The finalists for the General Practice Awards, which celebrate leading examples of innovation, hard work and leadership within primary care, were revealed at the end of August.
The awards, which will be held on 30 November at the Park Plaza Westminster Bridge hotel in London, are in their tenth year and, in the run-up to next month’s awards ceremony, Healthcare Leader is profiling the shortlisted candidates.
Judges were looking for primary care teams who had delivered invaluable patient care for any long-term respiratory condition such as asthma and COPD.
Entrants had to demonstrate innovation, sustainability and a successful service.
Respiratory Care Solutions, Leeds
Leeds Respiratory Network was set up in 2013 as an educational initiative which aimed to enhance the knowledge of primary care staff of respiratory diseases. To build on the services offered by the network, Respiratory Care Solutions (RCS) was created as a social enterprise providing respiratory services to GP practices, federations and CCGs.
RCS was awarded a 12 month contract last year to serve a federation of practices in the Leeds South and East area, with the aim of standardising respiratory care and improving patient outcomes through teaching clinicians and holding clinics with nurses.
Through the network and the RCS, hundreds of healthcare professionals have attended free educational evenings and study days, 20 nurses have been funded to attend the primary care respiratory society annual conference, and 10 nurses have been sent to leadership courses.
CliniTouch Vie: Digital COPD Team
The ambition behind CliniTouch Vie (CTV) was to create a flexible, real-time remote monitoring solution to help patients regain control over their respiratory conditions.
The CTV is a locked-down tablet with 3G, which has direct messaging and video support, to help patients manage their conditions. It was delivered for £1 per patient per day, for a full 24/7 digital service.
Rolled out over a 12-month period to 66 COPD patients aged between 47 and 88, it used inbuilt care plans and algorithms to automate the triage process. It has enabled healthcare teams to ensure timely interventions for those at risk.

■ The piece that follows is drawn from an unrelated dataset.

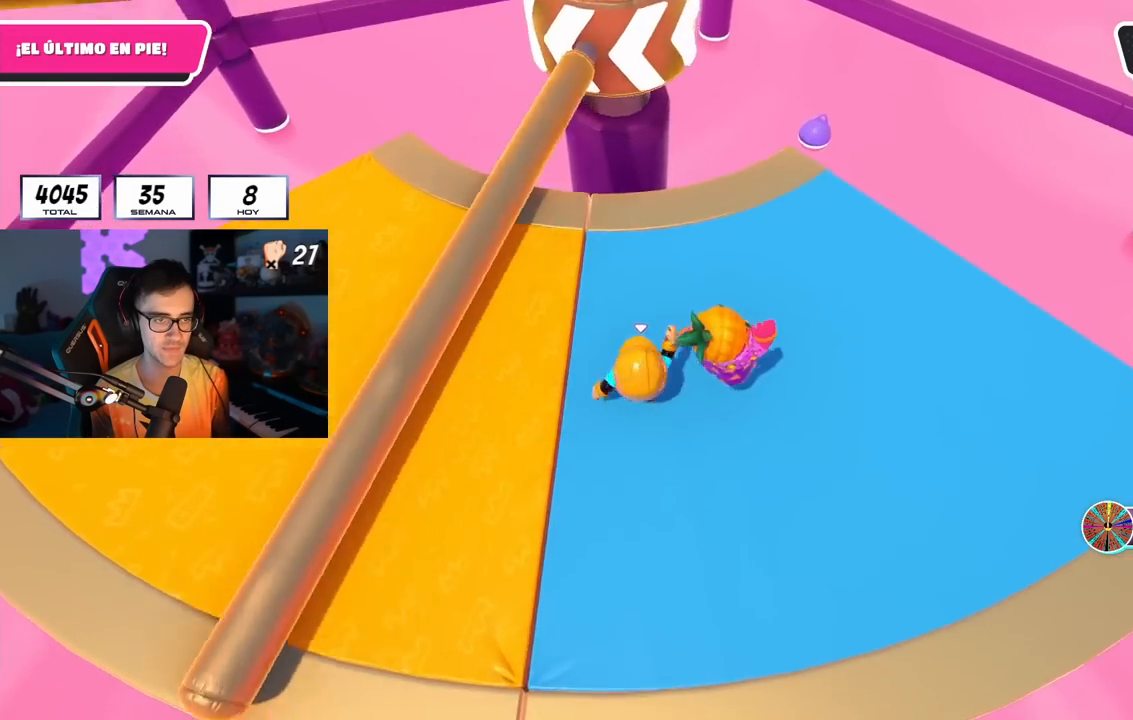
{"buttons": [], "left_stick": "up-left", "right_stick": "center", "events": [[17, "CROSS", "down"], [233, "CROSS", "up"]]}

As a result of the scheme, there has been a 59% reduction in emergency COPD admissions, 7250 interventions delivered and 286 educational materials have been acc
Mount View Primary Mental Health Team
This team wanted to tackle the mental health implications of long term illnesses, such as COPD. By offering cognitive behavioural therapy (CBT) based workshops to those with COPD, the team helped patients develop positive coping strategies to help patients live well despite their condition.
There are five one and a half hour workshops for patients to attend, where a CBT therapist helps patients understand their conditions and the problems it may cause.
All patients who have attended the workshops have given positive evaluations, and 72% achieved a significant improvement on the PHQ9 and GAD7 patient evaluation forms.
With long waiting lists for pulmonary rehab in Lincolnshire, Abbeyview surgery set out to increase the accessibility of care for patients suffering from long term respiratory conditions in the area.
The practice educated the clinical team to increase their respiratory disease management skills, and revamped the appointments system to release clinical time in order to be more proactive with patient care.
Additional clinics were set up outside of working hours, educational events were opened up to patients, families and carers to improve knowledge among patients, such as the Breathe Easy event which was attended by 90 individuals.
Annual review visits were also streamlined, with new templates to record the consultation. A joint clinic was also set up to enable quick treatment.
South Lincolnshire CCG
The South Lincolnshire CCG has encouraged practices to use respiratory nurse specialists via the National Services for Health Improvement Health, after receiving feedback that practices would like support on managing COPD and asthma patients.
The aim is to assess patients who are recorded as moderate or severe, and those taking high doses of medication or add-on therapies and require greater understanding and management of their condition.
Each patient is given a 25-40 minute appointment with the nurse, where patients and their medication are reviewed, and a management plan is agreed upon.
The model has now been replicated in South West Lincolnshire CCG.